SELECTED TEXT:
--- START ---

Another island you might want to consider is Great Keppel Island, marketed in the past as a real party place with a motto of 'Get Wrecked on GKI' , only problem may be that they were going to re-develop the main resort there and I think it is in Limbo at the moment but there is other accommodation and pretty cheap, there being like a tent city with permanent tents that used to be a YHA youth hostel and also a lot of little bungalows, beautiful sandy beaches there and some reef areas for snorkelling but it is not really a GBR island - Great Keppel Island Holiday Village - QLD Australia , probably the cheapest island stay available and you can fly from Sydney or Brisbane to Rockhampton from where you could either get a small plane to GKI or a bus to connect with the ferry.
And then from Rockhampton you can fly on to Cairns or Mackay and then get a bus up to the Whitsundays.

Re the Sydney accommodation, if instead of a hotel you were prepared to look at alternatives, there are some hostels that have private rooms and Alfred Park on Bugaustralia.com.au - Charter boats Resources and Information. might be worth trying or the YHA Central, Railway Square or Glebe, Glebe Hostel itself and then some of the University Campus accommodation units have rooms ro rent - On-Campus Accommodation - Physics - The University of Sydney and http://www.mandelbaum.usyd.edu.au/documents/FAQSummerCasualAccommodation_001.pdf in particular.

Another trick you may want to try if you have a drivers licence is to see if there is a campervan that needs relocating between Sydney and Brisbane or Melbourne or even Adelaide or back from any of those to Sydney and with a pick-up date of 30.12 or 31.12 or delivery on 1st. or 2nd., some of them often for $1 or $5/n and sometimes fuel provided.
That way, you either stay in Sydney or get there by NYE and find a parking place, go to fireworks and party and you still have cheap accommodation, either delivering to depot in Sydney next day or heading off on the drive to where it needs delivering.

--- END ---

EXTRACTED RECORDS:

--- START ---

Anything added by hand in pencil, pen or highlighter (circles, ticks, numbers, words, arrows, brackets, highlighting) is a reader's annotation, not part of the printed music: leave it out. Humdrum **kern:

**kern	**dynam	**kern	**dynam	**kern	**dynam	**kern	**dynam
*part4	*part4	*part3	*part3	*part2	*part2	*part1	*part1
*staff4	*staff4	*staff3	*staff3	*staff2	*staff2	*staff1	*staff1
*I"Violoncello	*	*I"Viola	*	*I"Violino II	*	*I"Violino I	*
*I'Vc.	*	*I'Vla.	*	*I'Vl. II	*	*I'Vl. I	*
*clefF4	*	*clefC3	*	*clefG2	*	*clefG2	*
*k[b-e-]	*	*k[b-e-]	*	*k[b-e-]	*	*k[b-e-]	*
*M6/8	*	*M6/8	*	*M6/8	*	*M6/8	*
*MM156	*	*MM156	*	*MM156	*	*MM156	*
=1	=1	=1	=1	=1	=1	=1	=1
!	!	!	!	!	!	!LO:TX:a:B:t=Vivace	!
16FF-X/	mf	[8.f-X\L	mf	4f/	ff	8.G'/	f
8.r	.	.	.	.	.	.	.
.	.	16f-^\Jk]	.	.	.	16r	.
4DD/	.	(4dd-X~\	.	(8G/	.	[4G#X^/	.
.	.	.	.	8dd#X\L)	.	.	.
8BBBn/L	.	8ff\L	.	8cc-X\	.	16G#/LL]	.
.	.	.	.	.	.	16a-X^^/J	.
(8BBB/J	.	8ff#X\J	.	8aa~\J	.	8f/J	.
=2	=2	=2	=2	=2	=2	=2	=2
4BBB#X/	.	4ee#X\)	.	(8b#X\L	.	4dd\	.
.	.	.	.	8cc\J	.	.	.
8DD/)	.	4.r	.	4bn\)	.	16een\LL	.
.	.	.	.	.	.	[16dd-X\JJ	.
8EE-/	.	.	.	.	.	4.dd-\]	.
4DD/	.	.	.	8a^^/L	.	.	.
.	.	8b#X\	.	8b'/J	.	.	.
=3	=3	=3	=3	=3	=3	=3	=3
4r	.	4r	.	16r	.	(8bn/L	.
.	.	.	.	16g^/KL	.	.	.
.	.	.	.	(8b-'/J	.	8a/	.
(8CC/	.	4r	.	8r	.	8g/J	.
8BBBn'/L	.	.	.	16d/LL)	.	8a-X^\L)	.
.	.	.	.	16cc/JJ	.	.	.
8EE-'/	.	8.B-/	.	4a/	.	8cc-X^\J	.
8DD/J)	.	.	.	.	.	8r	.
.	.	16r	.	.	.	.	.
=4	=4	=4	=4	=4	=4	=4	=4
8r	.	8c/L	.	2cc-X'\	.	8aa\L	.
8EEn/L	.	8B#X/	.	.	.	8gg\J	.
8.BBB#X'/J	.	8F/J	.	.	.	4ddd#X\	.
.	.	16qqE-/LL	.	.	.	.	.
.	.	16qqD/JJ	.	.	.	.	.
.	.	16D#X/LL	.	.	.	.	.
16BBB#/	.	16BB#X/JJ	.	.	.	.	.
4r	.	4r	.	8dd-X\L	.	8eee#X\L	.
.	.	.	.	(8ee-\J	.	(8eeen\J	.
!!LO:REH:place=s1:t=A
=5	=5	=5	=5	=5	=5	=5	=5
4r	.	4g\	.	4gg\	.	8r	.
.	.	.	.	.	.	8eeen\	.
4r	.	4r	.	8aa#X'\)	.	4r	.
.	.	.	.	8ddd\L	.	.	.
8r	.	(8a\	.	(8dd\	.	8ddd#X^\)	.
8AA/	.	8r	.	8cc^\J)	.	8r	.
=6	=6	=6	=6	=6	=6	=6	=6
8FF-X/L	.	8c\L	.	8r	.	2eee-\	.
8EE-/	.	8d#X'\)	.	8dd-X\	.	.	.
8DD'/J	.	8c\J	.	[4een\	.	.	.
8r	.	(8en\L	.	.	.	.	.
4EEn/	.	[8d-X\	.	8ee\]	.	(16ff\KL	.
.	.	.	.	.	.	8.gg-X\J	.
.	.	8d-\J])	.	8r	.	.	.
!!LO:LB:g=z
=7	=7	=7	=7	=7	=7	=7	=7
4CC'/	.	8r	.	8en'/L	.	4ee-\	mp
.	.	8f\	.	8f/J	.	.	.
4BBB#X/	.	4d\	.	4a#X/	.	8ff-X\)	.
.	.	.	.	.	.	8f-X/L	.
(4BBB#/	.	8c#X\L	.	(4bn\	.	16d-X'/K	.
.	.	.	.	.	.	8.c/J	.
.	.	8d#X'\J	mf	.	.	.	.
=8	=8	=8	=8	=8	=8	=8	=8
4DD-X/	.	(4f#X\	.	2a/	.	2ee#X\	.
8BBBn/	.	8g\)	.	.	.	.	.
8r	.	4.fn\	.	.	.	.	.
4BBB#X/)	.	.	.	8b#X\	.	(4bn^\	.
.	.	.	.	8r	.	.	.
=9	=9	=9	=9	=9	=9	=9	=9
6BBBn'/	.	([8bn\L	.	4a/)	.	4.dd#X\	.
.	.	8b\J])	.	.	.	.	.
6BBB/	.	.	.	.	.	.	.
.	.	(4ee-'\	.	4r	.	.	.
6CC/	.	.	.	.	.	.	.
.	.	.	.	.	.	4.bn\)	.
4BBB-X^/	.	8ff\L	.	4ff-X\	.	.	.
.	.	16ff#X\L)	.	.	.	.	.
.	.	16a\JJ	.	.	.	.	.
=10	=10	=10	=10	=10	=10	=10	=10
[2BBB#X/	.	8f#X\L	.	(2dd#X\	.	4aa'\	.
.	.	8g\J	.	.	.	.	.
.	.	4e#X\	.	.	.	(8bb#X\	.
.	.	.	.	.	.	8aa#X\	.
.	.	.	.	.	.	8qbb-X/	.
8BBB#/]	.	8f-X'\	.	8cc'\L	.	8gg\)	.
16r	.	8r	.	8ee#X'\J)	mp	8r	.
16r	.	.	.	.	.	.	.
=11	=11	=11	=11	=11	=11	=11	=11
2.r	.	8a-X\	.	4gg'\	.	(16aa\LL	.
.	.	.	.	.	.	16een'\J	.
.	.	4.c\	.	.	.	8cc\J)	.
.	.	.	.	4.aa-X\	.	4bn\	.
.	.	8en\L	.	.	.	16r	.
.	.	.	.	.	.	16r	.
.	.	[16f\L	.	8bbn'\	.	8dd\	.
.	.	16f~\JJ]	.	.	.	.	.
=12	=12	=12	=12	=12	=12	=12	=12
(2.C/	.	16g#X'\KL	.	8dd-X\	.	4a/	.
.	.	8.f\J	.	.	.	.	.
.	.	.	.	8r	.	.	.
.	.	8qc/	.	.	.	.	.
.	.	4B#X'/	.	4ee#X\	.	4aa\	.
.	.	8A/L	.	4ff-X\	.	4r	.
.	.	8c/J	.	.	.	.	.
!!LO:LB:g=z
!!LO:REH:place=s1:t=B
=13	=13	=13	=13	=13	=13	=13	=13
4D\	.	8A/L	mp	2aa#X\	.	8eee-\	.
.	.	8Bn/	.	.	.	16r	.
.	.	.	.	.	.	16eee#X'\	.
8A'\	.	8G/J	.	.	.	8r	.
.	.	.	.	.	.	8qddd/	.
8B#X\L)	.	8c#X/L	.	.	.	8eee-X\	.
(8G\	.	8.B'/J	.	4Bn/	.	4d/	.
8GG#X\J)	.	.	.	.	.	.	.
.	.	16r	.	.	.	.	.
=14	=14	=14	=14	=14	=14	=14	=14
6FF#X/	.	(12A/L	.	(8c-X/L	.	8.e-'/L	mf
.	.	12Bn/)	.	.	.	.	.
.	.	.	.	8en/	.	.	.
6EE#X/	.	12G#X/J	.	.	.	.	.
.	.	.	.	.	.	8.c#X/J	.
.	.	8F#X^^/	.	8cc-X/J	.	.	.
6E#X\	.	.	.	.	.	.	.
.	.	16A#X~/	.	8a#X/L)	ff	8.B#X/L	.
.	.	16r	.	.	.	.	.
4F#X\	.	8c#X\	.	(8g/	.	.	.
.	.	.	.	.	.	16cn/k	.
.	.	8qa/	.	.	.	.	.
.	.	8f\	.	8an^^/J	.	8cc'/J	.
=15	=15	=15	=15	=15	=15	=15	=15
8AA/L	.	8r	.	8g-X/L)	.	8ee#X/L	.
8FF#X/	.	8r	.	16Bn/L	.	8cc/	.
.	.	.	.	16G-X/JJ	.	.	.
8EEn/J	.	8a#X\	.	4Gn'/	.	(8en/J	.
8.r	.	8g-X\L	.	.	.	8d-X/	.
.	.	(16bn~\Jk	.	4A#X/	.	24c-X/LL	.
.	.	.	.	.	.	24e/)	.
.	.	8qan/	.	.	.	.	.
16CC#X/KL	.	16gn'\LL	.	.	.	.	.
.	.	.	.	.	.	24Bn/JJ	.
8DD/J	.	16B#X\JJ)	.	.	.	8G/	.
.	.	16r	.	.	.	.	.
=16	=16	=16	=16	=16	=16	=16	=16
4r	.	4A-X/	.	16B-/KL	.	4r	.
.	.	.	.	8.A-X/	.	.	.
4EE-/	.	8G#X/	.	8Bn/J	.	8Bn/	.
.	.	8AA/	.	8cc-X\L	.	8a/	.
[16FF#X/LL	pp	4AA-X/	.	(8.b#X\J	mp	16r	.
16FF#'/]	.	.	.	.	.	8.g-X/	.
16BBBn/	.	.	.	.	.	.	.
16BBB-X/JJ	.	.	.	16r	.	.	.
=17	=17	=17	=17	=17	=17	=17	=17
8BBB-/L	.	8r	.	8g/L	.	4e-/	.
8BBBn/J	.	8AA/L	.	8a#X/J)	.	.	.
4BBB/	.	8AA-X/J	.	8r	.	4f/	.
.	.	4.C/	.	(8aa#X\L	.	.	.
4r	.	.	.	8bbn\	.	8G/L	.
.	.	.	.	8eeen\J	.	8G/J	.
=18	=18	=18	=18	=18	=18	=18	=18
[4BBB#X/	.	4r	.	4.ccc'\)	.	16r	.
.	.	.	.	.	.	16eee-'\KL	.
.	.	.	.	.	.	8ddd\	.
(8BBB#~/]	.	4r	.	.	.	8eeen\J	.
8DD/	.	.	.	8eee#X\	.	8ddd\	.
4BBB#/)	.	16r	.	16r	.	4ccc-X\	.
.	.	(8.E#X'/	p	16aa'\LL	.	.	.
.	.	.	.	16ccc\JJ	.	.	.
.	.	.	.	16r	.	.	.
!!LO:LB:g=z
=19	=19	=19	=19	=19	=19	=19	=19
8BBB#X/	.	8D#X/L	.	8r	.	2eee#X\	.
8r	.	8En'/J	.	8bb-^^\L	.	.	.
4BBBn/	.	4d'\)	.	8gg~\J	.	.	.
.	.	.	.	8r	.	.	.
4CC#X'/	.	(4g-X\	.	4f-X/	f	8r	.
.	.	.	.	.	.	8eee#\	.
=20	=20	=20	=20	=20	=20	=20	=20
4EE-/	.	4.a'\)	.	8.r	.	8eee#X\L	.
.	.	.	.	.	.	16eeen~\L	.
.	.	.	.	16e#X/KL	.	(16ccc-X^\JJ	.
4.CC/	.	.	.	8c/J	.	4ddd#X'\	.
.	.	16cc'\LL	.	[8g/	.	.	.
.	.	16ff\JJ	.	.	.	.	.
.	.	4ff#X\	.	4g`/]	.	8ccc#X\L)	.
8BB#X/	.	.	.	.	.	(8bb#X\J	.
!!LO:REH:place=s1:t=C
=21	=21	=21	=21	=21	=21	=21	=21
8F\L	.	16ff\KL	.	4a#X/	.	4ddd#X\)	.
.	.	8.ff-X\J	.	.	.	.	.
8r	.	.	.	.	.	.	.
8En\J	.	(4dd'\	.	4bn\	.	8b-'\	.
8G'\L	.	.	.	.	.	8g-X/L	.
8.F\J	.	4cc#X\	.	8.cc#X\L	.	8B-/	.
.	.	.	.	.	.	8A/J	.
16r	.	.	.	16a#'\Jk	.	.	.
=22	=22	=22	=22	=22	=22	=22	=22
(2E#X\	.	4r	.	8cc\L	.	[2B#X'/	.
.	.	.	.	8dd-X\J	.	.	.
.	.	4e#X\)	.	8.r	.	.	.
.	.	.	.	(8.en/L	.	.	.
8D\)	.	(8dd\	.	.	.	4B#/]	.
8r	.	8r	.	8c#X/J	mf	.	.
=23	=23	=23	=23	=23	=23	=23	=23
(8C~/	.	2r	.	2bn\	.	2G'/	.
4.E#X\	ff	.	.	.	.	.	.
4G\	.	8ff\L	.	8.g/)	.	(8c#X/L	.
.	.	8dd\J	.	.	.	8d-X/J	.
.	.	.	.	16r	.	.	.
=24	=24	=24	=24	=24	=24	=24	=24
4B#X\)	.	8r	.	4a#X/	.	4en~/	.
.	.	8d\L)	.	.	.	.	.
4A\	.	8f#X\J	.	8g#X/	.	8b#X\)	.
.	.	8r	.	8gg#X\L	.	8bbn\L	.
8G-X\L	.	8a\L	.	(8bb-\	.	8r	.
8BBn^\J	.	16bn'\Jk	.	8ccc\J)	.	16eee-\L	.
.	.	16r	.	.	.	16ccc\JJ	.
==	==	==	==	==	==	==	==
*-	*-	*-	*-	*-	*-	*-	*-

--- END ---

PROBLEM SET:
1. List every city that the forum post on Australian travel names as a place to fly from or to.
2. According to the forum post on Australian travel, what motto was Great Keppel Island once marketed with?
3. Continue the forum post on Australian travel from where it ends.
The material above comes from a source separate from the forum post.

YOUR WRITTEN ANSWERS:
1. Sydney, Brisbane, Rockhampton, Cairns, Mackay

2. 'Get Wrecked on GKI'

3.
Rental Relocations Australia New Zealand United States Canada - Hire Now at StandByCars

Alternately, if you were thinking of heading to Cairns for NYE, it'll be very warm and humid but a good party atmosphere up there and should be easy enough to get accommodation and there's plenty of trips to the GBR.
There is also Fitzroy Island there which had a redevelopment of resort but then financial troubles and so it has been closed and supposed to open again in November, and quite a nice island [not on GBR] but still snorkelling and some good enough beaches and it's a lot cheaper than Heron, perhaps $200/n but also a budget type area that is also supposed to be redeveloped but I'm not sure whether it has been - I'll see if I can find out and re-post.

You could fly from Cairns back to Hamilton Island which is in the Whitsundays and either stay there or transfer to other islands or over to Airlie Beach and then from Proserpine back to Brisbane to still do Fraser Island or head for Uluru.

The Blue Mountains and Hunter Valley is OK, but not like real Wow! and up at Cairns you can do stuff like white water rafting if you want to, some night canoeing, some waterfall pools for a swim.
Cairns Tours, Holiday Packages and Accommodation with Raging Thunder have an online chat facility with a local operator and they may be able to tell you about Fitzroy Island day trips, sea kayaking and white water rafting.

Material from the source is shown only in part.